Other enquiry focuses on how teachers treat girls and boys. Several studies from the 1970s through the 1990s found that teachers call on boys more than often and praise them more often (American Association of University Women Educational Foundation, 1998; Jones & Dindia, 2004). Teachers did non do this consciously, merely their behavior nonetheless sent an implicit message to girls that math and science are not for girls and that they are not suited to practice well in these subjects. This body of research stimulated efforts to educate teachers about the ways in which they may unwittingly send these messages and almost strategies they could utilise to promote greater involvement and accomplishment by girls in math and science (Battey, Kafai, Nixon, & Kao, 2007).
Primal Takeaways
- According to the functional perspective, education helps socialize children and set them for their eventual archway into the larger society as adults.
- The conflict perspective emphasizes that instruction reinforces inequality in the larger lodge.
- The symbolic interactionist perspective focuses on social interaction in the classroom, on school playgrounds, and at other school-related venues. Social interaction contributes to gender-role socialization, and teachers' expectations may bear upon their students' performance.
For Your Review
- Review how the functionalist, conflict, and symbolic interactionist perspectives understand and explain education. Which of these 3 approaches practise you most prefer? Why?
References
American Association of University Women Educational Foundation. (1998). Gender gaps: Where schools still fail our children. Washington, DC: American Clan of University Women Educational Foundation.
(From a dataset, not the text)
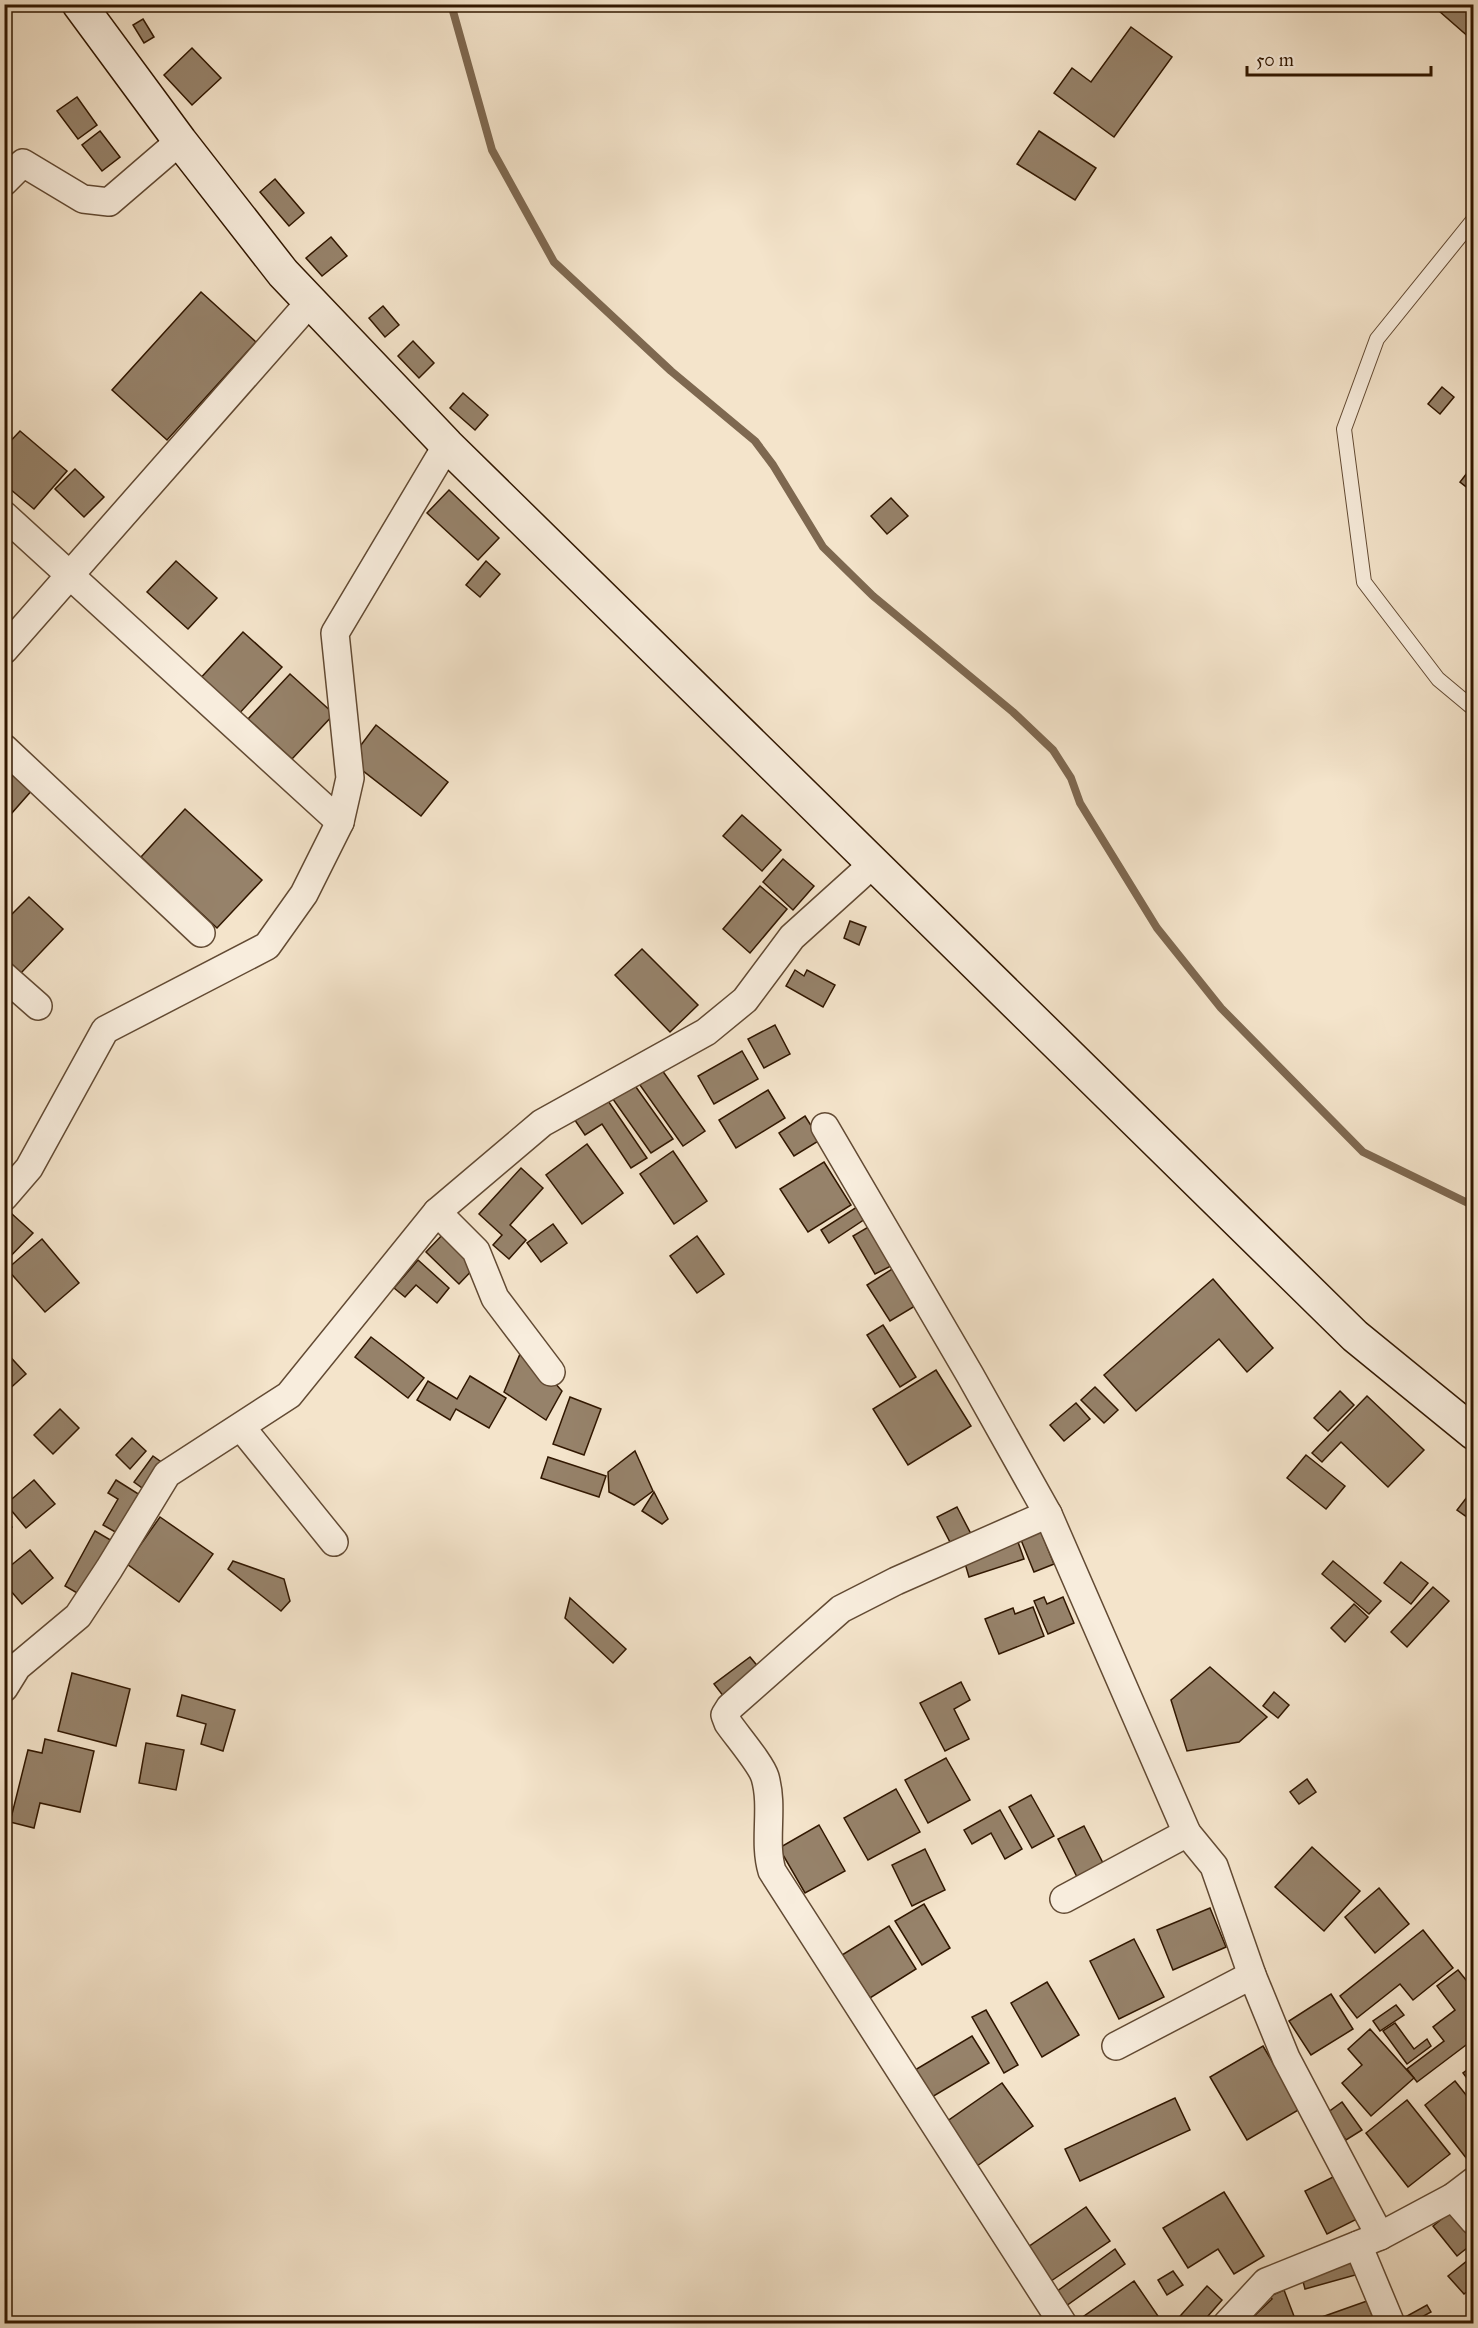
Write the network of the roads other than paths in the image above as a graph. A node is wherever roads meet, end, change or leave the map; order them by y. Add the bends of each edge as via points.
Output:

Ansalone, G. (2006). Tracking: A return to Jim Crow. Race, Gender & Grade, 13, 1–2.
Ballantine, J. H., & Hammack, F. 1000. (2009). The sociology of education: A systematic assay (sixth ed.). Upper Saddle River, NJ: Prentice Hall.
Battey, D., Kafai, Y., Nixon, A. Due south., & Kao, Fifty. L. (2007). Professional person development for teachers on gender equity in the sciences: Initiating the conversation. Teachers College Record, 109(i), 221–243.
Booher-Jennings, J. (2008). Learning to characterization: Socialisation, gender, and the hidden curriculum of high-stakes testing. British Journal of Sociology of Pedagogy, 29, 149–160.
Grodsky, East., Warren, J. R., & Felts, Eastward. (2008). Testing and social stratification in American education. Annual Review of Folklore, 34(i), 385–404.
Hill, D., Macrine, S., & Gabbard, D. (Eds.). (2010). Capitalist education: Globalisation and the politics of inequality. New York, NY: Routledge; Liston, D. P. (1990). Capitalist schools: Explanation and ethics in radical studies of schooling. New York, NY: Routledge.
Jones, S. Chiliad., & Dindia, K. (2004). A meta-analystic perspective on sex disinterestedness in the classroom. Review of Educational Research, 74, 443–471.
Oakes, J. (2005). Keeping track: How schools structure inequality (2nd ed.). New Haven, CT: Yale Academy Press.
Rosenthal, R., & Jacobson, Fifty. (1968). Pygmalion in the classroom. New York, NY: Holt.
Schildkraut, D. J. (2005). Press "one" for English: Language policy, public opinion, and American identity. Princeton, NJ: Princeton University Press.
Schneider, L., & Silverman, A. (2010). Global sociology: Introducing five contemporary societies (5th ed.). New York, NY: McGraw-Colina.
Thorne, B. (1993). Gender play: Girls and boys in school. New Brunswick, NJ: Rutgers University Printing.